--- RECORDS TO USE Enclosed Below ---

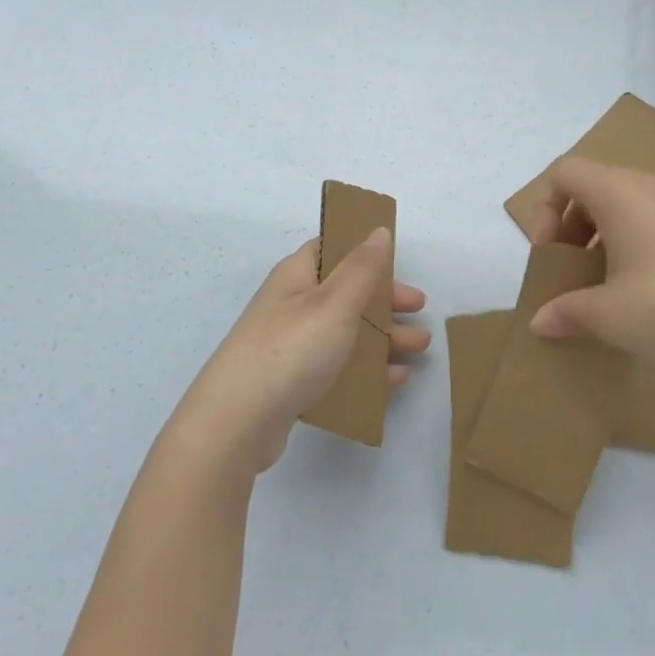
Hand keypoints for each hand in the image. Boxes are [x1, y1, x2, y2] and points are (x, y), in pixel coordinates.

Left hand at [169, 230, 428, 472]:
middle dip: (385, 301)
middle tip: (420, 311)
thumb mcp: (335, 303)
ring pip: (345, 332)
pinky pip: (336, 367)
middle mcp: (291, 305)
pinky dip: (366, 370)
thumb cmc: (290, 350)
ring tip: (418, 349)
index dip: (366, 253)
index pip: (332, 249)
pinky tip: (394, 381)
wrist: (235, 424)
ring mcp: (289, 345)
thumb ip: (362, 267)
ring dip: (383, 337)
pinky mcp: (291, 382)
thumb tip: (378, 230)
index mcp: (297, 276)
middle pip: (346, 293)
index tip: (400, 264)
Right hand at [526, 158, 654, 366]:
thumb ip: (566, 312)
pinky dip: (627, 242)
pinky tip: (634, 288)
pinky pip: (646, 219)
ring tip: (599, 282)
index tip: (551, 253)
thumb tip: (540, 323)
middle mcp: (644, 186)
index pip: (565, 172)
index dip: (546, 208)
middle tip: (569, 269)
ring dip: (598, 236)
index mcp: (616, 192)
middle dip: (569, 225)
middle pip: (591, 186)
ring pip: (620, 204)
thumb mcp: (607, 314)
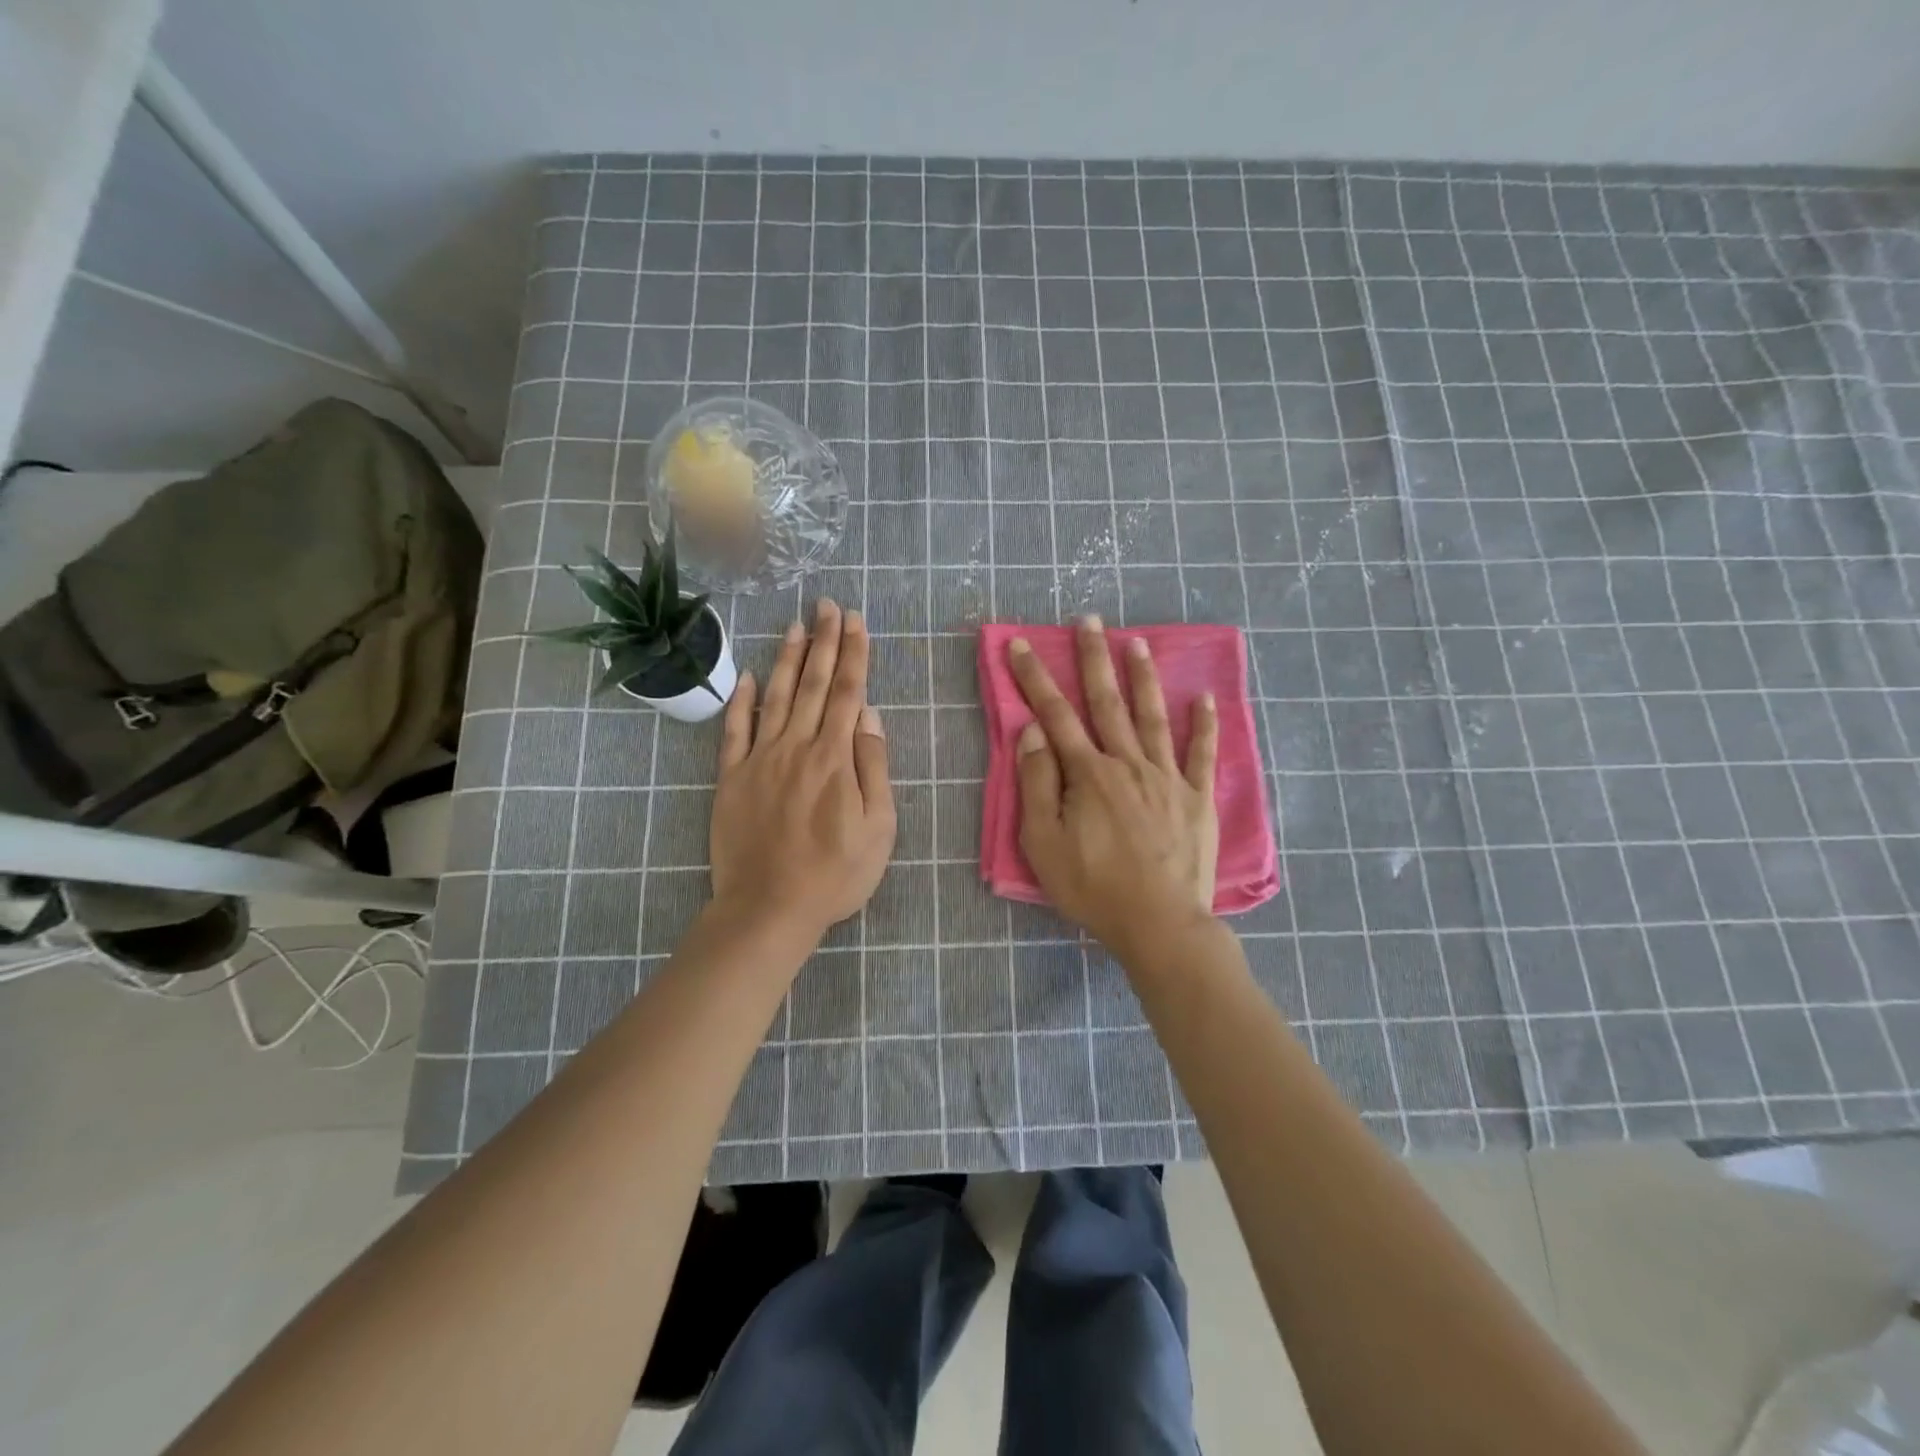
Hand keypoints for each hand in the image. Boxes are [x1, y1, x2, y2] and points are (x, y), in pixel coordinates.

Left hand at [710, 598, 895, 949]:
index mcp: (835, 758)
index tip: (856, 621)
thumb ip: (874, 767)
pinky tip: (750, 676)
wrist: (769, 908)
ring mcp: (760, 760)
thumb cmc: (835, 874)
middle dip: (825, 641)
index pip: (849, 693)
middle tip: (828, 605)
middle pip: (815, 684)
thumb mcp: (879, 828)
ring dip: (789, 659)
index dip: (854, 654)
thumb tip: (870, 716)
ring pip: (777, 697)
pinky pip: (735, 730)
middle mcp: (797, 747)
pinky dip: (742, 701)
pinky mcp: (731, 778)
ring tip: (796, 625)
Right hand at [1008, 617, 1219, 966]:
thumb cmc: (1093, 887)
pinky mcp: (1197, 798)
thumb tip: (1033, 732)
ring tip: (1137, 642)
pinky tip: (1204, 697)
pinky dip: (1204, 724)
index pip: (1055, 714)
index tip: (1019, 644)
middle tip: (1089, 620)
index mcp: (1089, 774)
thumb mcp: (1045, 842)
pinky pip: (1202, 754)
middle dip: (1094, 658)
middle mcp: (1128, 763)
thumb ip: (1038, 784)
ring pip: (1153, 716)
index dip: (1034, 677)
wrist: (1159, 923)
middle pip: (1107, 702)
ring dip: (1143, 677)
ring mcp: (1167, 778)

--- End of Enclosed RECORDS TO USE ---

- HOW TO COMPLETE THIS TASK:
Transcribe every line in the entries above, taking out only the images.

- EXERCISE ANSWER:
Hand keypoints for each hand in the image. Boxes are [x1, y1, x2, y2] and points are (x, y), in pixel coordinates.

Left hand at [169, 230, 428, 472]:
middle dip: (385, 301)
middle tip: (420, 311)
thumb mcp: (335, 303)
ring pip: (345, 332)
pinky pip: (336, 367)
middle mcp: (291, 305)
pinky dip: (366, 370)
thumb cmc: (290, 350)
ring tip: (418, 349)
index dip: (366, 253)
index pip: (332, 249)
pinky tip: (394, 381)
wrist: (235, 424)
ring mcp: (289, 345)
thumb ip: (362, 267)
ring dip: (383, 337)
pinky mcp: (291, 382)
thumb tip: (378, 230)
index mcp: (297, 276)
middle pip: (346, 293)
index tip: (400, 264)
Right hand at [526, 158, 654, 366]:
thumb ip: (566, 312)
pinky dip: (627, 242)
pinky tip: (634, 288)
pinky pip: (646, 219)
ring tip: (599, 282)
index tip: (551, 253)
thumb tip: (540, 323)
middle mcp: (644, 186)
index pip: (565, 172)
index dip: (546, 208)
middle tip: (569, 269)
ring dip: (598, 236)
index mcp: (616, 192)
middle dip: (569, 225)
middle pip: (591, 186)
ring pip: (620, 204)
thumb mcp: (607, 314)
Hand keypoints for each hand in the image. Boxes are [x1, y1, x2, y2] and points are (x, y), in pixel coordinates.

Left hand at [710, 598, 895, 949]:
index mcp: (835, 758)
index tip: (856, 621)
thumb ip: (874, 767)
pinky tip: (750, 676)
wrist: (769, 908)
ring mcp: (760, 760)
thumb cmc: (835, 874)
middle dip: (825, 641)
index pip: (849, 693)
middle tip: (828, 605)
middle pip: (815, 684)
thumb mcp: (879, 828)
ring dip: (789, 659)
index dip: (854, 654)
thumb tip: (870, 716)
ring pip: (777, 697)
pinky pip: (735, 730)
middle mcp: (797, 747)
pinky dip: (742, 701)
pinky mcp: (731, 778)
ring tip: (796, 625)
Right hand at [1008, 617, 1219, 966]:
thumb cmc: (1093, 887)
pinky mcp: (1197, 798)
thumb tip: (1033, 732)
ring tip: (1137, 642)
pinky tip: (1204, 697)
pinky dip: (1204, 724)
index pip: (1055, 714)
index tip: (1019, 644)
middle tip: (1089, 620)
index mcp: (1089, 774)
thumb mcp: (1045, 842)
pinky pip: (1202, 754)
middle dip: (1094, 658)
middle mcp: (1128, 763)
thumb ip: (1038, 784)
ring pip: (1153, 716)
index dip: (1034, 677)
wrist: (1159, 923)
middle pip: (1107, 702)
ring dip: (1143, 677)
ring mcp: (1167, 778)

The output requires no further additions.